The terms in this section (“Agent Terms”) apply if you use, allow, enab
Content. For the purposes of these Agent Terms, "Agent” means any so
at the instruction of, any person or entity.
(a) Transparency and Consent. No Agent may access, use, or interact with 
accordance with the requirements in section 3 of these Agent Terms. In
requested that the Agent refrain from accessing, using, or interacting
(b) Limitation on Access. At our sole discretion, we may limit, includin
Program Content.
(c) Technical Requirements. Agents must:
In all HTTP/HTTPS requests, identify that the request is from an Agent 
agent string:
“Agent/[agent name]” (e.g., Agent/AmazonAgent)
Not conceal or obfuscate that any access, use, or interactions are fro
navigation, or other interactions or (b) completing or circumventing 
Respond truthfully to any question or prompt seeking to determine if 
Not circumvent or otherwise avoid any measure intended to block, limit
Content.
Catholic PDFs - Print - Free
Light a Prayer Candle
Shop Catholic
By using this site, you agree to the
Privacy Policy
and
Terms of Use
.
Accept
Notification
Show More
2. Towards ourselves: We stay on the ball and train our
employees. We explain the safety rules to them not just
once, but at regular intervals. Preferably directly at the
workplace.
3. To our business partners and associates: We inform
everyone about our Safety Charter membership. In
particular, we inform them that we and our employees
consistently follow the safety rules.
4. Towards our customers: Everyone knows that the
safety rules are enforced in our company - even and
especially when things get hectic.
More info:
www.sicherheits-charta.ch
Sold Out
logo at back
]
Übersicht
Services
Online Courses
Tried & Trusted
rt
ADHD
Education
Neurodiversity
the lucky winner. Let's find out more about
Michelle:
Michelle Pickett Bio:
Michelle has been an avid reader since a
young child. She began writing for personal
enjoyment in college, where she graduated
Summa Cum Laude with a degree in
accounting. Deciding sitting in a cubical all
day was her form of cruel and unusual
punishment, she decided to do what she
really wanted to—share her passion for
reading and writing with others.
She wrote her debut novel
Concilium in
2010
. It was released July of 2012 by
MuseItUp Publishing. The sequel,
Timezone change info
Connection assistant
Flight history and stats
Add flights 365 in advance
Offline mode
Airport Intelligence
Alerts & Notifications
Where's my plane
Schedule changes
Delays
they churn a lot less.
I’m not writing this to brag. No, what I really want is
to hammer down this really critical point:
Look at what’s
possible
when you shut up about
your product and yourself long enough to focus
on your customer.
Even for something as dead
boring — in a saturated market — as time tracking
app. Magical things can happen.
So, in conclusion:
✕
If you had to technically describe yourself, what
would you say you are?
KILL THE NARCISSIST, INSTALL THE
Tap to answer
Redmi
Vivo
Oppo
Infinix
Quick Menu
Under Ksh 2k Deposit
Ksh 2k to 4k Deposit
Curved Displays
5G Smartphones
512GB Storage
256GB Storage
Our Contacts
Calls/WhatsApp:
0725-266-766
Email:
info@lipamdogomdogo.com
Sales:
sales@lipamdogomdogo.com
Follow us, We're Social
____________
# TASK TO CARRY OUT
Print out every record, character for character.

# REPLY TO THE EXERCISE
The terms in this section (“Agent Terms”) apply if you use, allow, enab
Content. For the purposes of these Agent Terms, "Agent” means any so
at the instruction of, any person or entity.
(a) Transparency and Consent. No Agent may access, use, or interact with 
accordance with the requirements in section 3 of these Agent Terms. In
requested that the Agent refrain from accessing, using, or interacting
(b) Limitation on Access. At our sole discretion, we may limit, includin
Program Content.
(c) Technical Requirements. Agents must:
In all HTTP/HTTPS requests, identify that the request is from an Agent 
agent string:
“Agent/[agent name]” (e.g., Agent/AmazonAgent)
Not conceal or obfuscate that any access, use, or interactions are fro
navigation, or other interactions or (b) completing or circumventing 
Respond truthfully to any question or prompt seeking to determine if 
Not circumvent or otherwise avoid any measure intended to block, limit
Content.
Catholic PDFs - Print - Free
Light a Prayer Candle
Shop Catholic
By using this site, you agree to the
Privacy Policy
and
Terms of Use
.
Accept
Notification
Show More
2. Towards ourselves: We stay on the ball and train our
employees. We explain the safety rules to them not just
once, but at regular intervals. Preferably directly at the
workplace.
3. To our business partners and associates: We inform
everyone about our Safety Charter membership. In
particular, we inform them that we and our employees
consistently follow the safety rules.
4. Towards our customers: Everyone knows that the
safety rules are enforced in our company - even and
especially when things get hectic.
More info:
www.sicherheits-charta.ch
Sold Out
logo at back
]
Übersicht
Services
Online Courses
Tried & Trusted
rt
ADHD
Education
Neurodiversity
the lucky winner. Let's find out more about
Michelle:
Michelle Pickett Bio:
Michelle has been an avid reader since a
young child. She began writing for personal
enjoyment in college, where she graduated
Summa Cum Laude with a degree in
accounting. Deciding sitting in a cubical all
day was her form of cruel and unusual
punishment, she decided to do what she
really wanted to—share her passion for
reading and writing with others.
She wrote her debut novel
Concilium in
2010
. It was released July of 2012 by
MuseItUp Publishing. The sequel,
Timezone change info
Connection assistant
Flight history and stats
Add flights 365 in advance
Offline mode
Airport Intelligence
Alerts & Notifications
Where's my plane
Schedule changes
Delays
they churn a lot less.
I’m not writing this to brag. No, what I really want is
to hammer down this really critical point:
Look at what’s
possible
when you shut up about
your product and yourself long enough to focus
on your customer.
Even for something as dead
boring — in a saturated market — as time tracking
app. Magical things can happen.
So, in conclusion:
✕
If you had to technically describe yourself, what
would you say you are?
KILL THE NARCISSIST, INSTALL THE
Tap to answer
Redmi
Vivo
Oppo
Infinix
Quick Menu
Under Ksh 2k Deposit
Ksh 2k to 4k Deposit
Curved Displays
5G Smartphones
512GB Storage
256GB Storage
Our Contacts
Calls/WhatsApp:
0725-266-766
Email:
info@lipamdogomdogo.com
Sales:
sales@lipamdogomdogo.com
Follow us, We're Social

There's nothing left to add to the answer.